Decompression or Stabilization of the Cervical Spine
All medical necessity criteria must be fulfilled for each of the following indications as listed.
- Traumatic injuries including fractures, dislocations, facture-dislocations, or traumatic ligamentous disruption when:
- Fractures or dislocations are likely to result in spinal instability without neurological defects OR
- Fractures or dislocations associated with neurological defects are present at the affected level OR
- Instability is present.
- Spinal tumors involving the spine or spinal canal when:
- Malignant or benign tumors which have caused instability or neurologic deficit where treatment of the tumor will likely require stabilization of the spine. OR
- Expected treatment of the tumor whether by chemotherapy or radiation therapy or surgery will likely cause spinal instability or neurologic deficits.
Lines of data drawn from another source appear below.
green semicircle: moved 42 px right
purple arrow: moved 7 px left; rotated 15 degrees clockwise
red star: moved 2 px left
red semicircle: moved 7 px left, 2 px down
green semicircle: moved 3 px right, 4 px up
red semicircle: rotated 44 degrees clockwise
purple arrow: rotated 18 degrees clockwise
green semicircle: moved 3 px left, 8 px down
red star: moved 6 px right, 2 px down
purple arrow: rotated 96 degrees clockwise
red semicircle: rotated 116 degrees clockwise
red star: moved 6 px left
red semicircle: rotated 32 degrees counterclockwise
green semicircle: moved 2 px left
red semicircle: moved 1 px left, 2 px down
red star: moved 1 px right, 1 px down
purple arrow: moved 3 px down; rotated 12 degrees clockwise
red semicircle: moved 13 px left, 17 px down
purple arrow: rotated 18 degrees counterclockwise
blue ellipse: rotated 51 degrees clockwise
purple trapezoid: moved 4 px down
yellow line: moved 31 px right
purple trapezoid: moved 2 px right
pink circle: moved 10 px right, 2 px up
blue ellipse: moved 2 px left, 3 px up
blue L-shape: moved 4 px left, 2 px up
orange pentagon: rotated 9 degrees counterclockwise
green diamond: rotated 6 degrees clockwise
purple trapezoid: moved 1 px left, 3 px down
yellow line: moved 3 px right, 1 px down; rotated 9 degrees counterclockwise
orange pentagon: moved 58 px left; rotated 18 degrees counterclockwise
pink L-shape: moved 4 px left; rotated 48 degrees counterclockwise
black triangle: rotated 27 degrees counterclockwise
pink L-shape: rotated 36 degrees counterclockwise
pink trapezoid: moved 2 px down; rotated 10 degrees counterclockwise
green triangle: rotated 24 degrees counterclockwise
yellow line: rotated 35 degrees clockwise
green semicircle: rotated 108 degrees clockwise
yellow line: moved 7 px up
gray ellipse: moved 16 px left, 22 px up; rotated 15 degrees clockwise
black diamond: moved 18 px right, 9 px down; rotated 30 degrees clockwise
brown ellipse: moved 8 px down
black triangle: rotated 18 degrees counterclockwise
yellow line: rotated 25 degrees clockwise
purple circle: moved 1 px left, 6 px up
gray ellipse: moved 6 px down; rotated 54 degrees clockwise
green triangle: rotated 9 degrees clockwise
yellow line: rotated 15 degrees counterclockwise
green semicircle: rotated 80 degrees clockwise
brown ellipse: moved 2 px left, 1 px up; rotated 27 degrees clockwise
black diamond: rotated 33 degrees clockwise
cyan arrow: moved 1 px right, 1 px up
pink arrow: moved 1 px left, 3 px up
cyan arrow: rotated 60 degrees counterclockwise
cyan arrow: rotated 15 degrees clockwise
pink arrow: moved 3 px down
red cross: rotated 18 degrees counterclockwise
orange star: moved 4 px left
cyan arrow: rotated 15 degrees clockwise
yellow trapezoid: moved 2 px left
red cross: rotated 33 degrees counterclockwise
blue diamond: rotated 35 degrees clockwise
OR
- Instability is present.
- Infection involving the spine in the form of discitis, osteomyelitis, or epidural abscess when:
- Imaging or other studies (MRI, biopsy, bone aspirate) demonstrating infection AND
- Imaging evidence of vertebral body destruction OR documentation that spinal debridement will cause vertebral instability OR
- Instability is present.
- Deformities that include the cervical spine when:
- Cervical kyphosis associated with cord compression or atlantoaxial (C1-C2) subluxation or basilar invagination of the odontoid process into the foramen magnum; or subaxial (C2-T1) instability kyphosis, head drop syndrome, post-laminectomy deformity are present OR
- Symptomatic pseudarthrosis (non-union of prior fusion) with radiological demonstration (e.g., CT or MRI) of non-union of prior fusion (lack of bridging bone or abnormal motion at fused segment) after 12 months since fusion surgery or with radiographic evidence of hardware failure (fracture or displacement) is present OR
- Spinal instability is present after laminectomy OR
- Rheumatoid arthritis with associated instability is present OR
- Cervical degenerative spondylolisthesis with spinal instability (Anterolisthesis/Posterolisthesis) is present AND
- Substantial functional limitation is present such as severe neck pain, difficulty ambulating and decrease ability to perform ADLs or ability to maintain forward gaze OR
- Progression of deformity is present.
Limitations and Exceptions to Conservative Therapy
For decompression of symptomatic cervical nerve root impingement AND cervical canal stenosis:
- Isolated chronic axial cervical pain is not considered reasonable and necessary.
- Exceptions to conservative therapy policy requirements for:
- A diagnosis of cervical myelopathy:
- Class III or above, OR
- Class IIIA – Objective weakness with long-tract signs; remains ambulatoryx
- Class IIIB – Objective weakness with long-tract signs; non-ambulatory and quadriparetic
- Progression of neurological deficits during the trial of conservative treatment
- Class III or above, OR
- A diagnosis of cervical radiculopathy:
- Progressive motor weakness, OR
- Significant motor weakness that interferes with ADLs, OR
- Severe radicular pain that limits ability to perform ADLs
- >7/10 pain on a VAS or equivalent, AND
- Associated with confirmatory imaging (CT/MRI) and clinical radiological correlation
- Cauda Equina syndrome
- A diagnosis of cervical myelopathy:
For cervical canal stenosis ONLY
- Asymptomatic myelopathy is not considered reasonable and necessary.